*Exercise instructions*: I'd like every record written out again, exactly as it is.

Saved entries
Content starts

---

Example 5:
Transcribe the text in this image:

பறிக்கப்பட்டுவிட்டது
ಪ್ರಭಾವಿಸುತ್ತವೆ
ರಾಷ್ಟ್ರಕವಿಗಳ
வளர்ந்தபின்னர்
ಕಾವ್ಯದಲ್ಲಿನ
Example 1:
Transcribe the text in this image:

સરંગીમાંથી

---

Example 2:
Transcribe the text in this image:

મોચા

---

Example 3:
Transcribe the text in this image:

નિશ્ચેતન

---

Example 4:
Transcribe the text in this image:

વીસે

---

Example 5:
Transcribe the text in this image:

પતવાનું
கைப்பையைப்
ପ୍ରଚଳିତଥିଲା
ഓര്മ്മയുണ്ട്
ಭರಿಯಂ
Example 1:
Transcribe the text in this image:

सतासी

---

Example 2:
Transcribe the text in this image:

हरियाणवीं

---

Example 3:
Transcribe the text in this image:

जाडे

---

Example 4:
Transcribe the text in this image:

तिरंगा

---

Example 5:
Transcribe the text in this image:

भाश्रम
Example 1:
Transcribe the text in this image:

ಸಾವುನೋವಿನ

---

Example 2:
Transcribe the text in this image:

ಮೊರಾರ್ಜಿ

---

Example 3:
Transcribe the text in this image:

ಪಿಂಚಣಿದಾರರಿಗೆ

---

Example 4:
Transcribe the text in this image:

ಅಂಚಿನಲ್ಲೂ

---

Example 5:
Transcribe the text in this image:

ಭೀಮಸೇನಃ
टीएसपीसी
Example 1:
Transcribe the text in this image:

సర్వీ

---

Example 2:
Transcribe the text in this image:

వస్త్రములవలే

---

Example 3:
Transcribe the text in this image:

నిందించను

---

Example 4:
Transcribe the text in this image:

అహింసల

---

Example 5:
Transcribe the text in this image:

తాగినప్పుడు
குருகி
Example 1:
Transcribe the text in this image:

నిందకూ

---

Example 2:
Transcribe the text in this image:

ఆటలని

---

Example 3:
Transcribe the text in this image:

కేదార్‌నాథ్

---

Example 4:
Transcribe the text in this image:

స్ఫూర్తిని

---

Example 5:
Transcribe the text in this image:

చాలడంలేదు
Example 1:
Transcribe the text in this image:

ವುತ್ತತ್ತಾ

Content ends

*Exercise result*:
---

Example 5:
Transcribe the text in this image:

பறிக்கப்பட்டுவிட்டது
ಪ್ರಭಾವಿಸುತ್ತವೆ
ರಾಷ್ಟ್ರಕವಿಗಳ
வளர்ந்தபின்னர்
ಕಾವ್ಯದಲ್ಲಿನ
Example 1:
Transcribe the text in this image:

સરંગીમાંથી

---

Example 2:
Transcribe the text in this image:

મોચા

---

Example 3:
Transcribe the text in this image:

નિશ્ચેતન

---

Example 4:
Transcribe the text in this image:

વીસે

---

Example 5:
Transcribe the text in this image:

પતવાનું
கைப்பையைப்
ପ୍ରଚଳିତଥିଲା
ഓര്മ്മയുണ്ട്
ಭರಿಯಂ
Example 1:
Transcribe the text in this image:

सतासी

---

Example 2:
Transcribe the text in this image:

हरियाणवीं

---

Example 3:
Transcribe the text in this image:

जाडे

---

Example 4:
Transcribe the text in this image:

तिरंगा

---

Example 5:
Transcribe the text in this image:

भाश्रम
Example 1:
Transcribe the text in this image:

ಸಾವುನೋವಿನ

---

Example 2:
Transcribe the text in this image:

ಮೊರಾರ್ಜಿ

---

Example 3:
Transcribe the text in this image:

ಪಿಂಚಣಿದಾರರಿಗೆ

---

Example 4:
Transcribe the text in this image:

ಅಂಚಿನಲ್ಲೂ

---

Example 5:
Transcribe the text in this image:

ಭೀಮಸೇನಃ
टीएसपीसी
Example 1:
Transcribe the text in this image:

సర్వీ

---

Example 2:
Transcribe the text in this image:

వస్త్రములవలే

---

Example 3:
Transcribe the text in this image:

నిందించను

---

Example 4:
Transcribe the text in this image:

అహింసల

---

Example 5:
Transcribe the text in this image:

తాగినప్పుడు
குருகி
Example 1:
Transcribe the text in this image:

నిందకూ

---

Example 2:
Transcribe the text in this image:

ఆటలని

---

Example 3:
Transcribe the text in this image:

కేదార్‌నాథ్

---

Example 4:
Transcribe the text in this image:

స్ఫూర్తిని

---

Example 5:
Transcribe the text in this image:

చాలడంలేదు
Example 1:
Transcribe the text in this image:

ವುತ್ತತ್ತಾ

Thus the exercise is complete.